Ба! Никак он с классиками меня путает? Это у Константина Симонова секретарши да стенографистки были.
— Вот тебе и легкий труд! — подытожил Гена, когда Эллегий Павлович ушел. — Выходит, и твое дело швах, Яковлевич? Меняй профессию.
— Ничего, пусть лежа пишет, зубами, — мрачно сказал Василий Иванович. — Один целую книгу так написал. Зажимал карандаш в зубы и шпарил.
Василии Иванович, похоже, начинает тихо презирать меня. И я догадываюсь за что. Воды нет! А этот… писака! — лежит тут, как бревно, пальцем о палец не стукнет. И опять — я понимаю Василия Ивановича. К журналистам, к литераторам идут у нас нынче как в последнюю инстанцию, когда уже и прокурор бессилен помочь. Ну, а здесь что поделаешь? Даже позвонить неоткуда. Только из кабинета Эллегия Павловича. Ходил я к нему, предлагал: «Давайте в редакцию позвоним. У меня там знакомые. Продиктуем сейчас письмо. Наша палата подпишется, из других кто-нибудь. Пусть они тряхнут эту контору. Сколько можно терпеть?» Эллегий Павлович побледнел, руками замахал: «Что вы! Это же все бумерангом возвратится — и по мне! Откуда кляуза, из какого отделения? От Синченко? Меня съедят потом! Вам-то что — выпишитесь… Нет-нет-нет! Умоляю!»
Я все-таки позвонил. Из соседнего корпуса, по телефону-автомату. Трубку ладонью прикрывал, чтобы стоящие в очереди больные не услышали. Знакомый завотделом ахнул: «Три недели! Да вы, наверное, завшивели там!»

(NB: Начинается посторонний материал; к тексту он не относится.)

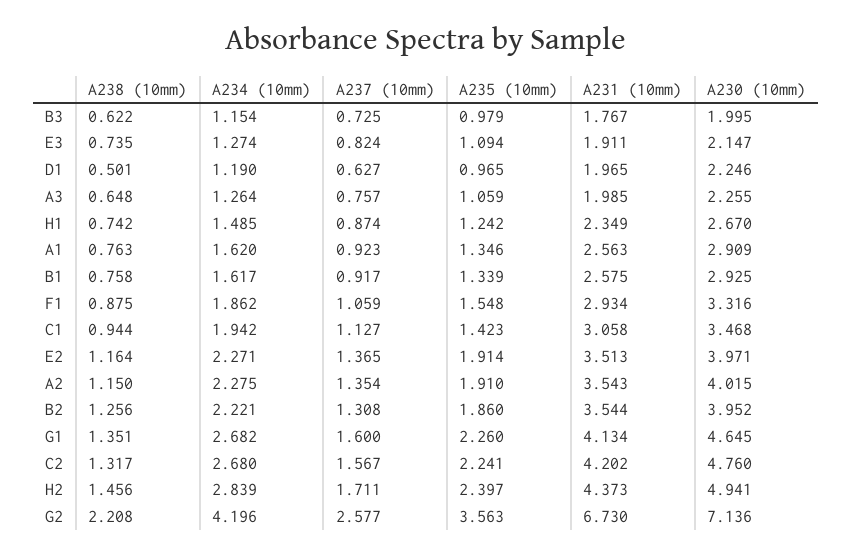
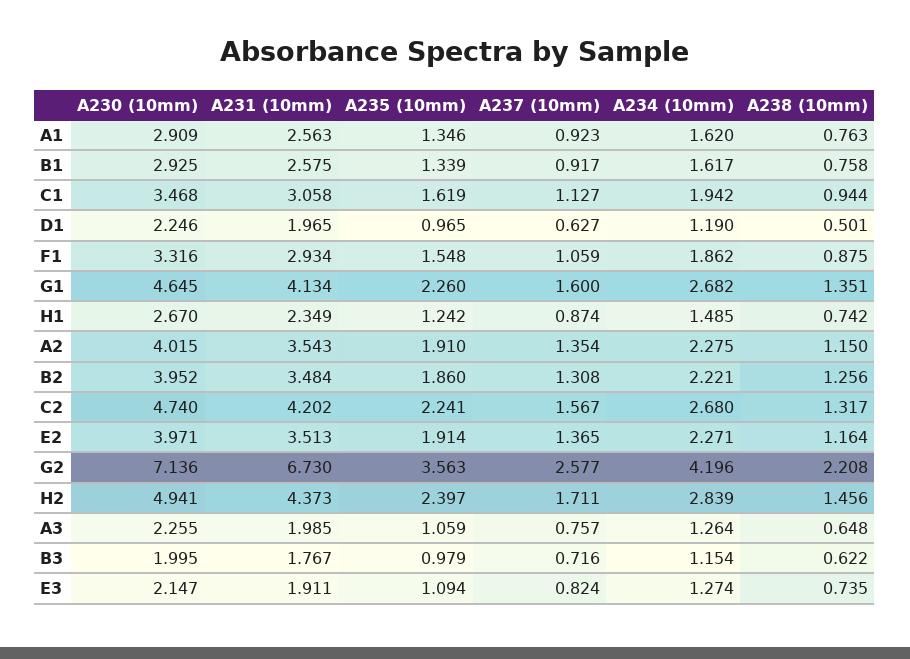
A237 (10mm), B3: 0.725 -> 0.716
A235 (10mm), C1: 1.423 -> 1.619
A231 (10mm), B2: 3.544 -> 3.484
A230 (10mm), C2: 4.76 -> 4.74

— Только ты меня не называй, — попросил я. — И, вообще, не ссылайся на сигнал из больницы. Придумай что-нибудь. А то хорошего человека подведем.
Противно было. Словно я аноним какой-то. Словно не за доброе дело радею, а подло на кого-то кляузничаю.
И Эллегия Павловича жалко. Впрочем, жалко — не то слово. Обидно за него. Ведь он же крупнейший специалист, авторитет в своей области, светило. По сути, на него должны все больничные службы работать, администрация, сам главврач — в первую очередь. А получается — он на главврача упирается: чтобы у того все в ажуре было, чтобы начальство на него не осерчало за то, что подчиненных плохо воспитывает, позволяет им сор из избы выносить.